Em meio ao desastre, na semana passada o Ministério Público Federal (MPF) determinou que o Instituto Estadual do Ambiente (Inea) suspendesse uma licença de dragagem no fundo da Baía de Sepetiba, próximo a um terminal de minério da Vale, até a completa normalização do surto. A recomendação foi baseada num documento do Laboratório de Bioacústica e Ecologia de Cetáceos da UFRRJ. Segundo o laudo, a atividade poderia levantar sedimentos numa área utilizada por anos como destino final de efluentes líquidos e sólidos ricos em metais pesados, seja pela extinta metalúrgica Ingá ou por outras empresas do Distrito Industrial de Santa Cruz. Os principais contaminantes, diz o relatório, são zinco, cádmio e cromo, cujas altas concentrações “estão ligadas à depressão do sistema imune” de animais.

RISCO EM DRAGAGENS

A despeito do passivo da Ingá, a baía hoje tem cerca de 400 indústrias em seu entorno, muitas delas ligadas a atividades portuárias e siderúrgicas e instaladas após um novo impulso econômico, a partir dos anos 2000. Com a retomada, afirma Leonardo Flach, triplicou o tráfico de embarcações e a área de fundeio na baía. As dragagens que costumavam ocorrer a cada três anos vêm acontecendo anualmente, perto dos portos, removendo produtos tóxicos. O que se soma, de acordo com o biólogo, a deficiências no monitoramento de efluentes industrias despejados nos rios que deságuam entre Santa Cruz e Itaguaí:

— É um buraco negro o que os canais do São Francisco e do Guandu levam para a baía.

O que Flach denuncia também é acusado por pescadores.

— Quando o vento está soprando do continente para a baía, o cheiro de química é insuportável. Muitas vezes, a água tem uma camada prateada na superfície, e há ocasiões em que parece chover pó — relata Ismael da Paixão, no bairro de Sepetiba.


Em meio à lama. Pescadores tentam navegar na Praia de Sepetiba, que foi transformada em um valão é num valão (estima-se que 80% do esgoto do entorno da baía não tenham tratamento) que os pescadores armam suas redes em pequenos caicos:
Foto: Agência O Globo / Márcio Alves
Em meio à lama. Pescadores tentam navegar na Praia de Sepetiba, que foi transformada em um valão é num valão (estima-se que 80% do esgoto do entorno da baía não tenham tratamento) que os pescadores armam suas redes em pequenos caicos: Foto: Agência O Globo / Márcio Alves

Apesar dos impactos do atual processo de industrialização, o oceanógrafo Julio Cesar Wasserman, da UFF, diz que ainda que os resquícios deixados pela Ingá preocupam mais. Ele ressalta que, em alguns pontos da baía, seus estudos detectaram concentrações de quatro mil ppm (partes por milhão) de zinco, quando o limite seguro é 50 ppm. Já as de cádmio foram de oito ppm, sendo que o máximo deveria ser 0,2 ppm.

Enquanto isso, o ecologista Sérgio Ricardo, da ONG Baía Viva, afirma que o Estado do Rio ainda é um dos poucos que não elaborou o Zoneamento Ecológico-Econômico dos seus territórios pesqueiros e agrícolas, assim como não dispõe de um gerenciamento costeiro efetivo.
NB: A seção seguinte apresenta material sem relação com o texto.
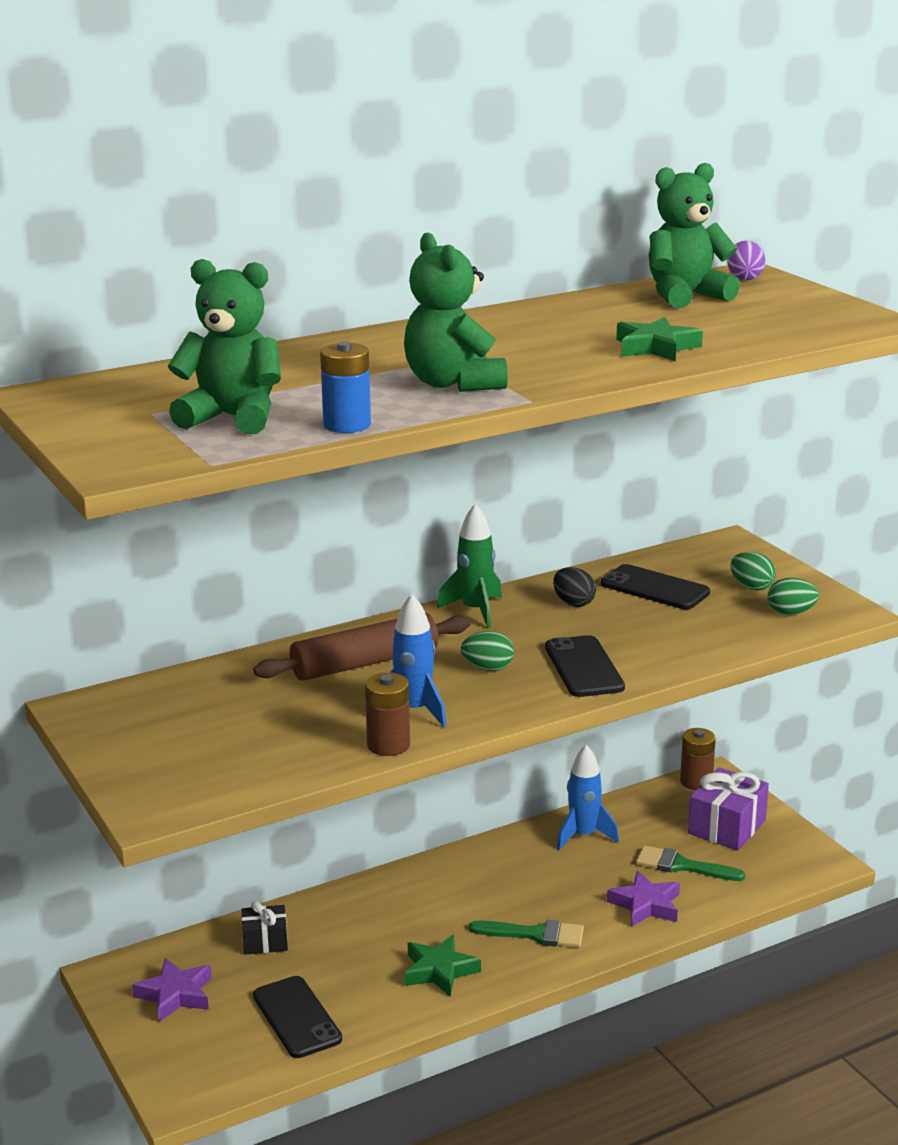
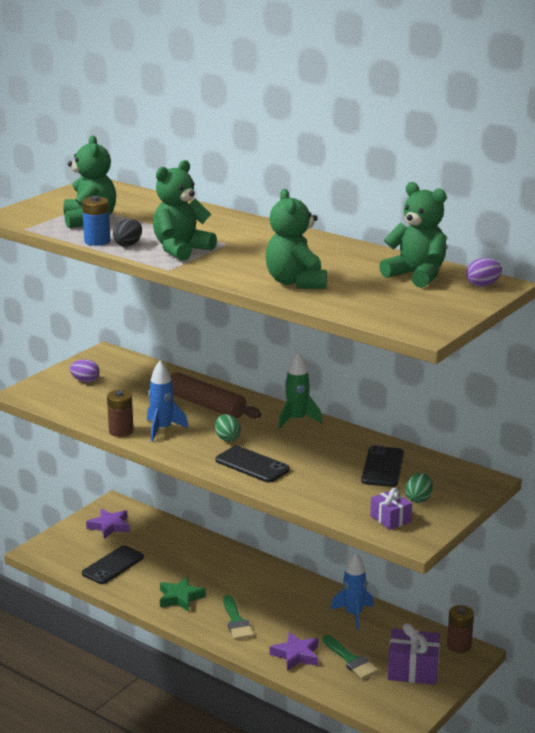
camera: 65 degrees right, 0 degrees up
(169, 744) = (85, 381): none -> purple egg
(265, 941) = (169, 538): black gift -> none
(573, 603) = (335, 446): black egg -> black egg (128, 244)
(584, 667) = (252, 465): black phone -> black phone turned 75 degrees clockwise
(656, 347) = (296, 282): green star -> green teddy bear
(682, 866) = (351, 660): green brush -> green brush turned 150 degrees clockwise
(791, 613) = (390, 519): green egg -> purple gift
— No futuro, a Baía de Sepetiba pode ficar pior que a da Guanabara, com degradação mais rápida. A mortandade dos botos é um alerta para mostrar que está tudo errado, e serve para a Ilha Grande também — diz Flach.

PEIXE É SÓ ESCAMA E PELE

Nesse cenário, o Inea afirma que, atualmente, o acompanhamento das indústrias da região ocorre em três frentes: controle sistemático das condicionantes das licenças das empresas, fiscalização direta em atividades não licenciadas e avaliação da qualidade da água e do ar.
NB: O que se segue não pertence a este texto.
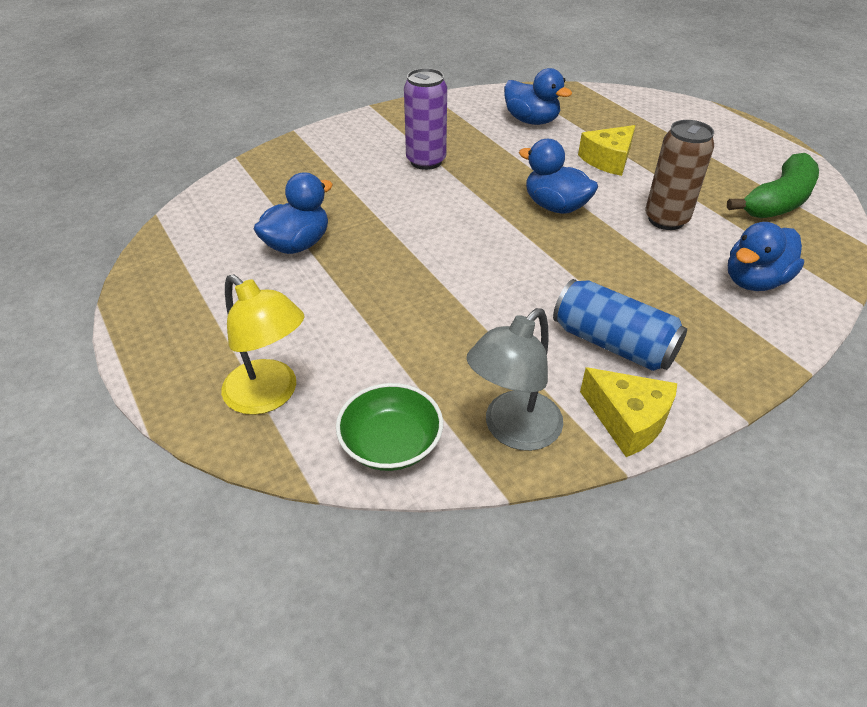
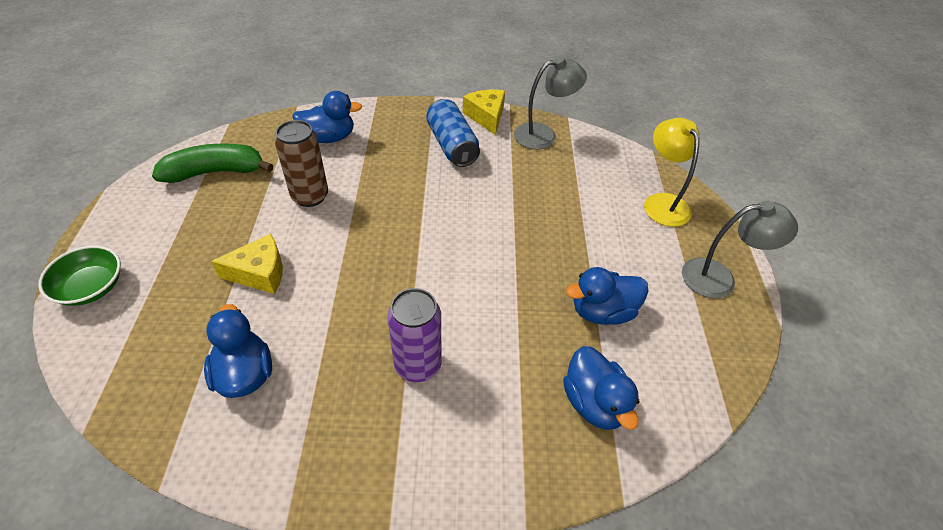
camera: 150 degrees left, 5 degrees up
(173, 325) = (719, 278): none -> grey lamp
(391, 443) = (606, 154): green bowl -> green bowl (91, 287)
(555, 206) = (368, 247): blue duck -> blue duck (594, 403)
Até o início da mortandade, no entanto, as últimas análises disponíveis ao público sobre rios que deságuam na Baía de Sepetiba eram de 2016. E só no fim da semana passada novas análises foram divulgadas, apontando rios como Vala do Sangue e o Canal do Itá como ruins ou muito ruins. Também foi anunciado o resultado de uma análise da água coletada próxima à Ilha Guaíba duas semanas atrás, segundo o instituto, sem alterações.
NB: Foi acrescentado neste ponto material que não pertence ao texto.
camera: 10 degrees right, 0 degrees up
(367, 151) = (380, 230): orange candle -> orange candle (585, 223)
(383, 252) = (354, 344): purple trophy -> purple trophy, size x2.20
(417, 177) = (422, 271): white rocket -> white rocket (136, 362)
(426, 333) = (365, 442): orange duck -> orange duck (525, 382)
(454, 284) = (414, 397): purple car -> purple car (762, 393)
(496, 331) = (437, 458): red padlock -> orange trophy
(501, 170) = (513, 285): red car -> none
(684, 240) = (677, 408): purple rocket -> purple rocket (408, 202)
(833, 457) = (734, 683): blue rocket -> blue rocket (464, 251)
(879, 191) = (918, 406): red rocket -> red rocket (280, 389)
Mas, na Praia de Sepetiba, é num valão (estima-se que 80% do esgoto do entorno da baía não tenham tratamento) que os pescadores armam suas redes:

— Ultimamente tenho pego muito peixe doente, só escama e pele. Como sou aposentado, continuo me distraindo. Mas, para viver, não dá mais — diz o pescador Manoel Nepomuceno.